ログミー IR Meetの特徴である企業紹介ブースでは、IR担当者や経営陣と個人投資家が直接対話しました。決算説明資料だけでは伝わりにくい事業内容の説明や、オンラインでは聞きにくい踏み込んだ質問について、各ブースで長時間にわたり意見交換を行う様子が見られました。
| 証券コード | 企業名 |
|---|---|
| 9246 | プロジェクトホールディングス |
| 5957 | 日東精工 |
| 5027 | AnyMind Group |
| 6914 | オプテックスグループ |
| 462A | FUNDINNO |
| 8771 | イー・ギャランティ |
| 365A | 伊澤タオル |
| 6460 | セガサミーホールディングス |
| 7138 | TORICO |
ブース展示企業とゲストとの対談は、書き起こし記事として公開しています。あわせてご覧ください。

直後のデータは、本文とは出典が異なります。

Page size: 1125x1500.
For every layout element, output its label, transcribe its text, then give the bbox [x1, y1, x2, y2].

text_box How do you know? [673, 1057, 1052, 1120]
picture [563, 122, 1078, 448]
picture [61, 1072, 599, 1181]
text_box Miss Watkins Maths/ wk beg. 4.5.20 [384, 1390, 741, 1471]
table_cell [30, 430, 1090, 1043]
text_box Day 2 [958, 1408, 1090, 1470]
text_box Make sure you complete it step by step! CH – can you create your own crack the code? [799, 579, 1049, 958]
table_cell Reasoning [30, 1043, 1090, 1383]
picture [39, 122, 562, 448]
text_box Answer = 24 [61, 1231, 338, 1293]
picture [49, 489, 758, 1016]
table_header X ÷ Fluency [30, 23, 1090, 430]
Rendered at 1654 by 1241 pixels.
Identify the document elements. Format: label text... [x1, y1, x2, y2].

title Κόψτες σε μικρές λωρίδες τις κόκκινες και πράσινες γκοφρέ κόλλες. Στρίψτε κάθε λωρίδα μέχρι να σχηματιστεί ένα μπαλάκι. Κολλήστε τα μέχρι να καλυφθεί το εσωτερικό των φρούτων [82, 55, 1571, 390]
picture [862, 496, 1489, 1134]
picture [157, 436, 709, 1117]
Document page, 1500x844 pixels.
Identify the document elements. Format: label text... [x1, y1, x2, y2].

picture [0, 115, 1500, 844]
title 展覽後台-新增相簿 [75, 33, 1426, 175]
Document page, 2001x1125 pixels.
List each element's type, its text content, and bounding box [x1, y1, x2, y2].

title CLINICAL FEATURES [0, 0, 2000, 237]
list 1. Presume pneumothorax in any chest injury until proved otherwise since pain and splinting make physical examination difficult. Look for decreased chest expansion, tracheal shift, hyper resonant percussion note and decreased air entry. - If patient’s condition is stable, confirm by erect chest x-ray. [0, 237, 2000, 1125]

- プロジェクトホールディングス(9246):AI導入支援を追い風に AI人材採用と現場知の知能資産化で単価引き上げへ
- 日東精工(5957):AIデータセンター向け特殊ねじが急伸 独自特許品を軸に国内外の需要取り込みを目指す
- AnyMind Group(5027):アジア全域でクロスボーダー支援を展開 創業以来、売上総利益の平均成長率は約38%と高水準を維持
- オプテックスグループ(6914):センサー・LED照明技術を軸に高収益ポートフォリオを構築 営業利益率15%以上、ROE10%以上を目指す
- FUNDINNO(462A):未上場株式市場のリスクマネーの循環を加速し、新たな投資機会の創出を目指す
- イー・ギャランティ(8771):取引データ活用とレバレッジ戦略で成長加速へ 配当性向100%方針掲げる
- 伊澤タオル(365A):2029年2月期売上高150億円へ「タオル研究所」オフライン戦略とグローバル展開で成長加速
「一人ひとりと深い議論ができた」 ― 出展企業から寄せられた手応え
イベント終了後には、出展企業より以下のようなコメントが寄せられました。
- 「多くの投資家のみなさまと直接対話する機会をいただき、大変有意義な時間となった」
- 「想像以上に多くの投資家と話すことができた」
- 「ブースで話す投資家の熱量が高く、一人ひとりと深い議論ができた」
- 「鋭い質問も多かったが、とても良い経験になった」
IRセミナーだけでは伝えきれない事業の詳細や、個人投資家が抱く疑問について、企業側も直接向き合う機会となりました。
「新たな投資候補を見つけられた」 ― 参加した個人投資家からも高い評価
参加した個人投資家からも、多くの満足の声が寄せられました。
- 「ブースではセミナー以上に深い質問ができた」
- 「これまで注目していた企業と直接話ができて良かった」
- 「普段接点のない企業とも話すことができ、新たな投資候補を見つけられた」
- 「担当者やCFOと直接話せる機会は非常に貴重」
- 「スペシャルステージ、IR説明会、アフターパーティまで内容が充実していた」
企業と投資家が双方向にコミュニケーションを図れるイベントとして、多くの参加者から高い評価をいただきました。
次回も企業と投資家をつなぐ“リアルな対話の場”を提供
ログミーFinanceでは、IRセミナーのライブ配信や書き起こし記事によるオンラインでの情報発信に加え、「ログミー IR Meet」などのリアルイベントを通じて、企業と個人投資家が直接対話できる機会を継続的に提供していきます。
- 次回開催:ログミー IR Meet 2026冬/2026年12月13日(日)開催
- 登壇企業情報・お申し込み:決定次第、ログミーFinance公式サイト・X(旧Twitter)にてご案内します
ご参加いただいたみなさま、登壇・出展企業のみなさま、ありがとうございました。